Itmad-Ud-Daulah's Tomb - Empress Nūr Jahān, wife of Mughal Emperor Jahangir, built Itmād-Ud-Daulah's Tomb, sometimes called the 'Baby Tāj', for her father, Mirzā Ghiyās Beg, the Chief Minister of the Emperor. Located on the left bank of the Yamuna river, the mausoleum is set in a large cruciform garden criss-crossed by water courses and walkways. The mausoleum itself covers about 23 square metres (250 sq ft), and is built on a base about fifty square meters and about one meter high. On each corner are hexagonal towers, about thirteen meters tall. Small in comparison to many other Mughal-era tombs, it is sometimes described as a jewel box. Its garden layout and use of white marble, pietra dura, inlay designs and lattice work presage many elements of the Tāj Mahal.

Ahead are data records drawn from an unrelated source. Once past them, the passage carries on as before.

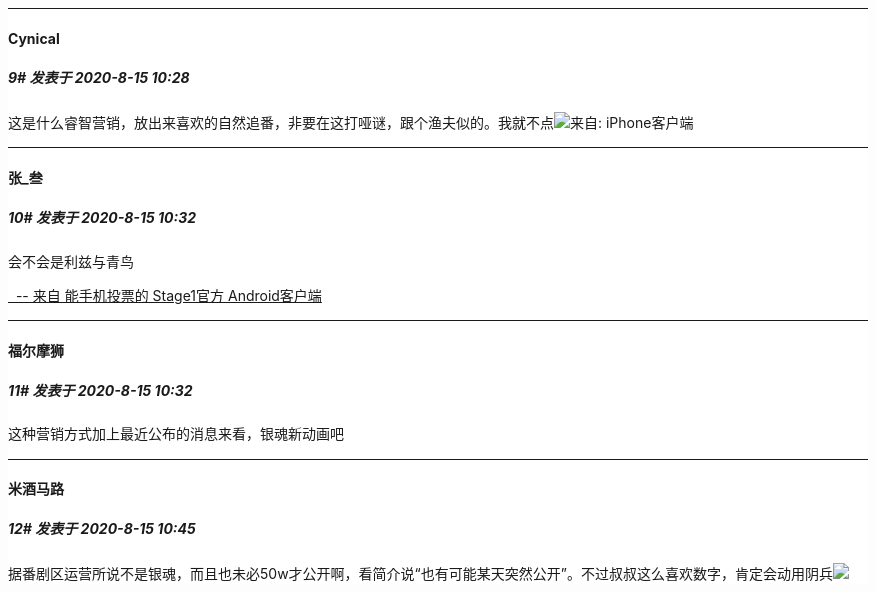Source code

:





-----

####  Cynical  
##### 9#       发表于 2020-8-15 10:28




这是什么睿智营销，放出来喜欢的自然追番，非要在这打哑谜，跟个渔夫似的。我就不点<img src="https://static.saraba1st.com/image/smiley/face2017/051.png" referrerpolicy="no-referrer">来自: iPhone客户端







-----

####  张_叁  
##### 10#       发表于 2020-8-15 10:32




会不会是利兹与青鸟

[  -- 来自 能手机投票的 Stage1官方 Android客户端](https://www.coolapk.com/apk/140634)







-----

####  福尔摩狮  
##### 11#       发表于 2020-8-15 10:32




这种营销方式加上最近公布的消息来看，银魂新动画吧







-----

####  米酒马路  
##### 12#       发表于 2020-8-15 10:45




据番剧区运营所说不是银魂，而且也未必50w才公开啊，看简介说“也有可能某天突然公开”。不过叔叔这么喜欢数字，肯定会动用阴兵<img src="https://static.saraba1st.com/image/smiley/face2017/067.png" referrerpolicy="no-referrer">





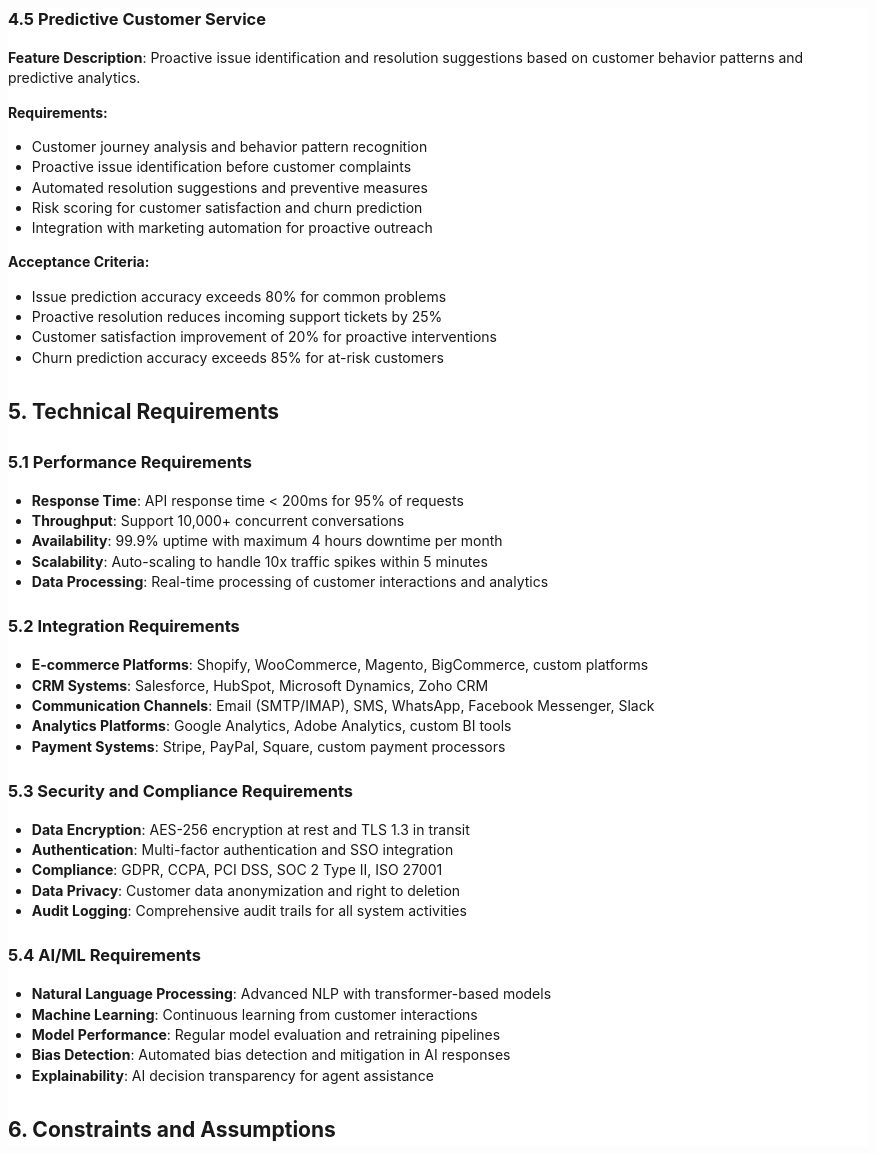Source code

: ### 4.5 Predictive Customer Service
**Feature Description**: Proactive issue identification and resolution suggestions based on customer behavior patterns and predictive analytics.

**Requirements:**
- Customer journey analysis and behavior pattern recognition
- Proactive issue identification before customer complaints
- Automated resolution suggestions and preventive measures
- Risk scoring for customer satisfaction and churn prediction
- Integration with marketing automation for proactive outreach

**Acceptance Criteria:**
- Issue prediction accuracy exceeds 80% for common problems
- Proactive resolution reduces incoming support tickets by 25%
- Customer satisfaction improvement of 20% for proactive interventions
- Churn prediction accuracy exceeds 85% for at-risk customers

## 5. Technical Requirements

### 5.1 Performance Requirements
- **Response Time**: API response time < 200ms for 95% of requests
- **Throughput**: Support 10,000+ concurrent conversations
- **Availability**: 99.9% uptime with maximum 4 hours downtime per month
- **Scalability**: Auto-scaling to handle 10x traffic spikes within 5 minutes
- **Data Processing**: Real-time processing of customer interactions and analytics

### 5.2 Integration Requirements
- **E-commerce Platforms**: Shopify, WooCommerce, Magento, BigCommerce, custom platforms
- **CRM Systems**: Salesforce, HubSpot, Microsoft Dynamics, Zoho CRM
- **Communication Channels**: Email (SMTP/IMAP), SMS, WhatsApp, Facebook Messenger, Slack
- **Analytics Platforms**: Google Analytics, Adobe Analytics, custom BI tools
- **Payment Systems**: Stripe, PayPal, Square, custom payment processors

### 5.3 Security and Compliance Requirements
- **Data Encryption**: AES-256 encryption at rest and TLS 1.3 in transit
- **Authentication**: Multi-factor authentication and SSO integration
- **Compliance**: GDPR, CCPA, PCI DSS, SOC 2 Type II, ISO 27001
- **Data Privacy**: Customer data anonymization and right to deletion
- **Audit Logging**: Comprehensive audit trails for all system activities

### 5.4 AI/ML Requirements
- **Natural Language Processing**: Advanced NLP with transformer-based models
- **Machine Learning**: Continuous learning from customer interactions
- **Model Performance**: Regular model evaluation and retraining pipelines
- **Bias Detection**: Automated bias detection and mitigation in AI responses
- **Explainability**: AI decision transparency for agent assistance

## 6. Constraints and Assumptions
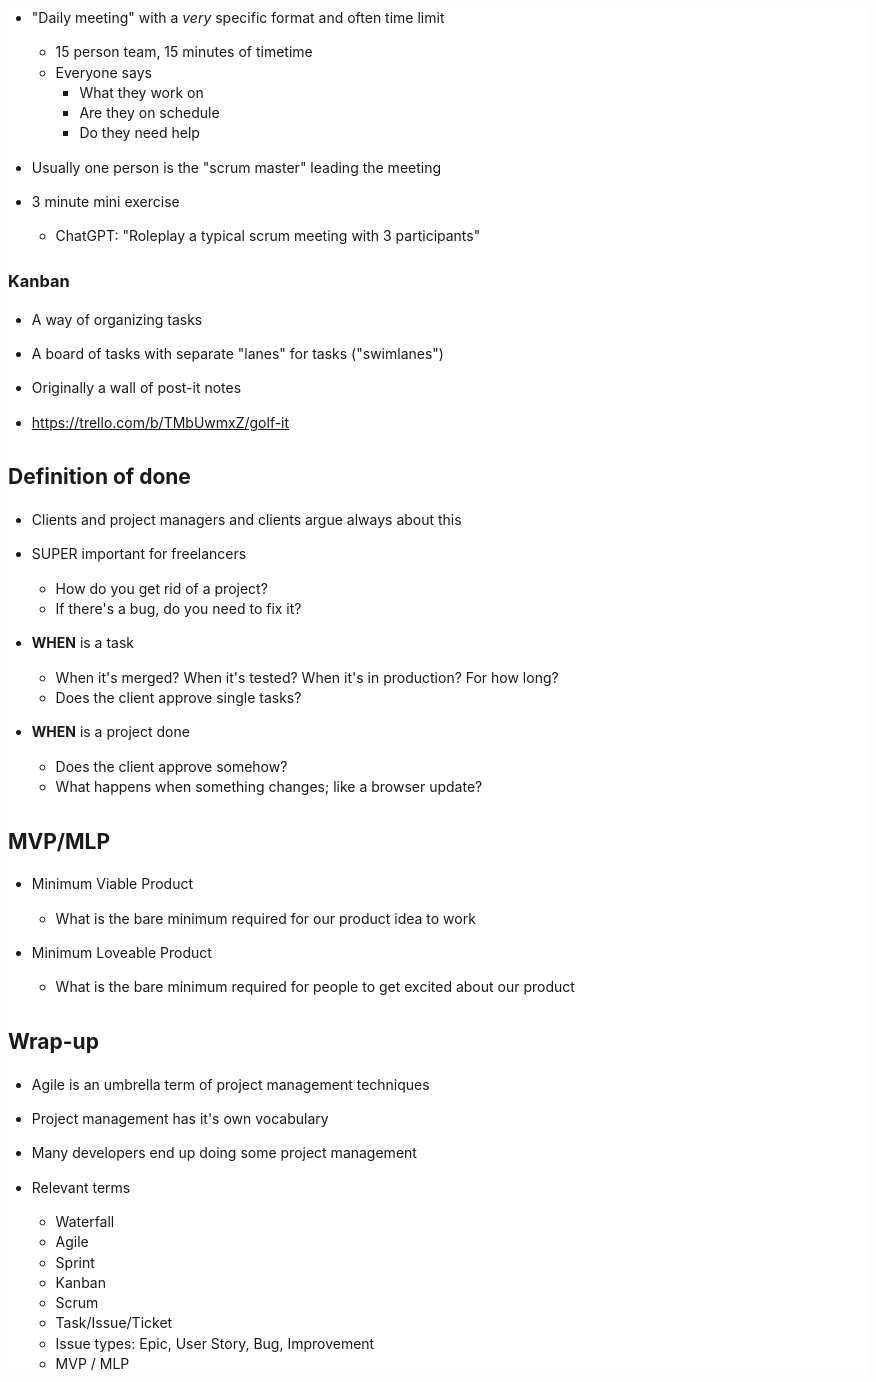 - "Daily meeting" with a _very_ specific format and often time limit
    - 15 person team, 15 minutes of timetime
    - Everyone says
        - What they work on
        - Are they on schedule
        - Do they need help

- Usually one person is the "scrum master" leading the meeting
- 3 minute mini exercise
    - ChatGPT: "Roleplay a typical scrum meeting with 3 participants"

### Kanban

- A way of organizing tasks
- A board of tasks with separate "lanes" for tasks ("swimlanes")
- Originally a wall of post-it notes

- https://trello.com/b/TMbUwmxZ/golf-it

## Definition of done

- Clients and project managers and clients argue always about this
- SUPER important for freelancers
    - How do you get rid of a project?
    - If there's a bug, do you need to fix it?

- **WHEN** is a task
    - When it's merged? When it's tested? When it's in production? For how long?
    - Does the client approve single tasks?

- **WHEN** is a project done
    - Does the client approve somehow?
    - What happens when something changes; like a browser update?

## MVP/MLP

- Minimum Viable Product
    - What is the bare minimum required for our product idea to work

- Minimum Loveable Product
    - What is the bare minimum required for people to get excited about our product

## Wrap-up

- Agile is an umbrella term of project management techniques
- Project management has it's own vocabulary
- Many developers end up doing some project management

- Relevant terms
    - Waterfall
    - Agile
    - Sprint
    - Kanban
    - Scrum
    - Task/Issue/Ticket
    - Issue types: Epic, User Story, Bug, Improvement
    - MVP / MLP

The walls are built in white marble, brought specially from Rajasthan, and are encrusted with semi-precious stone decorations. Cornelian, jasper, lapis lazuli, onyx, and topaz have been arranged in images of cypress trees and wine bottles, or more elaborate decorations like cut fruit or vases containing bouquets. Light penetrates to the interior through delicate jālī screens of intricately carved white marble.
Many of Nūr Jahān's relatives are interred in the mausoleum. The only asymmetrical element of the entire complex is that the tombs of her father and mother have been set side-by-side, a formation replicated in the Taj Mahal.